The Permanent Emergency

Can the executive branch now enter private property without a warrant if it believes there is something going on that could faintly be related to the war on terror? Seems so. And the Wall Street Journal’s Daniel Henninger enthusiastically concurs:

The Supreme Court’s purpose in Brigham was to clear up confusions among lower courts about "the appropriate Fourth Amendment standard governing warrantless entry by law enforcement in an emergency situation." I’d call the terror war an emergency. Brigham said the Court has held that officers can make a warrantless entry "onto private property" to fight a fire, investigate its cause, prevent the imminent destruction of evidence, and engage in pursuit of a fleeing suspect.
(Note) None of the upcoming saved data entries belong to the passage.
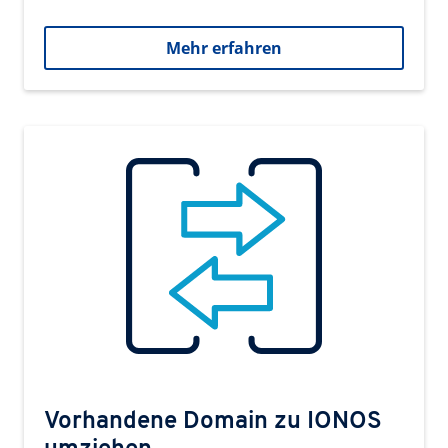
Mehr erfahren
Vorhandene Domain zu IONOS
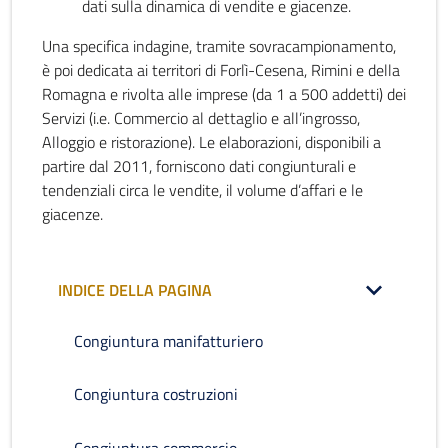
dati sulla dinamica di vendite e giacenze.
Una specifica indagine, tramite sovracampionamento,
è poi dedicata ai territori di Forlì-Cesena, Rimini e della
Romagna e rivolta alle imprese (da 1 a 500 addetti) dei
Servizi (i.e. Commercio al dettaglio e all’ingrosso,
Alloggio e ristorazione). Le elaborazioni, disponibili a
partire dal 2011, forniscono dati congiunturali e
tendenziali circa le vendite, il volume d’affari e le
giacenze.
INDICE DELLA PAGINA
Congiuntura manifatturiero
Congiuntura costruzioni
Al Qaeda qualifies as all four. Yet another precedent cited for "obviating the requirement of a warrant" is "the need to protect or preserve life." That sounds like the point of the war on terror, but some may disagree.
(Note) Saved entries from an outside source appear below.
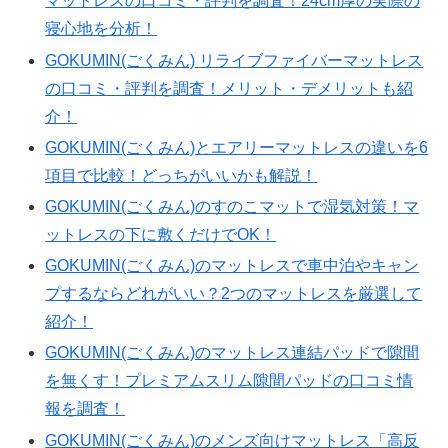
マットレスの口コミ・評判を調査！24cm厚の実際の
寝心地を分析！
GOKUMIN(ごくみん) リライブファイバーマットレス
の口コミ・評判を調査！メリット・デメリットも紹
介！
GOKUMIN(ごくみん)とエアリーマットレスの違いを6
項目で比較！どっちがいいかも解説！
GOKUMIN(ごくみん)のすのこマットで湿気対策！マ
ットレスの下に敷くだけでOK！
GOKUMIN(ごくみん)のマットレスで車中泊やキャン
プするならどれがいい？2つのマットレスを厳選して
紹介！
GOKUMIN(ごくみん)のマットレス連結パッドで隙間
を無くす！プレミアムスリム隙間パッドの口コミ情
報を調査！
GOKUMIN(ごくみん)のメンズ向けマットレス「高反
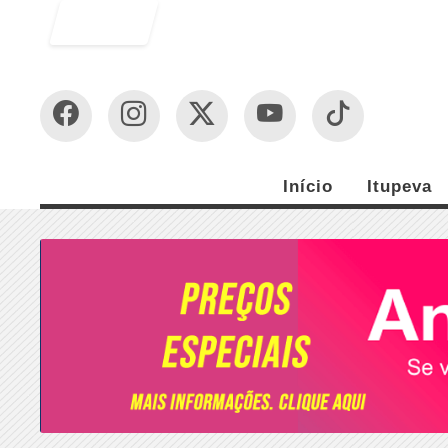
Entrar
Início
Itupeva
So from now for the indefinite future, the government has "emergency" powers to violate your private property without a warrant, tap phones without a warrant, jail suspects indefinitely without due process, and even torture them? Eveyone concedes that some surrender of liberty is necessary in this new world. But the glee with which some conservatives greet the expansion of unlimited government power is truly remarkable.

Our Rogue Veep

The Bush administration has broken all records in keeping its documents secret and classified. But one official is head and shoulders above everyone else. Money quote:

With 14 million decisions made last year to classify information, a slight decline from the 2004 record, and 29.5 million pages declassified last year — far fewer than the 100 million pages declassified in 2001. And once again, Vice President Dick Cheney, who has refused to report on his office’s classification activities since 2003, is missing from the count.

Despite an executive order signed by President Bush in 2003 requiring all agencies or “any other entity within the executive branch that comes into the possession of classified information’’ to report on its activities, the vice president’s office maintains that it has no legal obligation to report on its classification decisions.
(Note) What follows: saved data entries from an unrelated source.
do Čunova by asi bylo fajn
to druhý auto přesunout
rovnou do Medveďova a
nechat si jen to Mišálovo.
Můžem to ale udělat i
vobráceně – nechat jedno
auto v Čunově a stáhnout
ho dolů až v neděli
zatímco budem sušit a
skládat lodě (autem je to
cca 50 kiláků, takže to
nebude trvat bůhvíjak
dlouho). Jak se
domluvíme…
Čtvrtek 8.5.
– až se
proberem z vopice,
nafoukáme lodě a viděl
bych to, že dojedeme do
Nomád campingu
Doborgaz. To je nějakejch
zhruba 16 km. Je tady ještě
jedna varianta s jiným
They’re not just insisting on the right to classify anything they like; they’re refusing even to tell us what they’re classifying. It’s bad enough that Cheney has to seek re-election every four years – the indignity! – but that he should follow the president’s instructions? Please. He’s Cheney. The "accountability moment" is over.

The Last Blairite

It’s George W. Bush, argues Matthew d’Ancona. The feeling is mutual, apparently. And W has laid on the charm at times:

On one visit to Downing Street, Mr Blair’s team complimented the President on his outfit. "The Lord made me wear it," said Mr Bush with a straight face. When they realised he was teasing them, everyone in the room cracked up.

A Texan with more irony than a Brit? Stereotypes are made for breaking.

Quote for the Day

"That’s how this group of Bush followers thinks America is supposed to work. If you are a U.S. citizen, the President can unilaterally order you abducted and imprisoned; does not have to charge you with any crime; can block you from speaking with anyone, including a lawyer; can keep you incarcerated indefinitely (meaning forever); and can deny you the right to any judicial review of your imprisonment or any mechanism for challenging the accuracy of the accusations. And oh – while it would be nice if we could preserve all of that abstract lawyer nonsense about the right to a jury trial and all that, we’re really scared that Al Qaeda is going to kill us, so we can’t," – Glenn Greenwald, on his blog yesterday.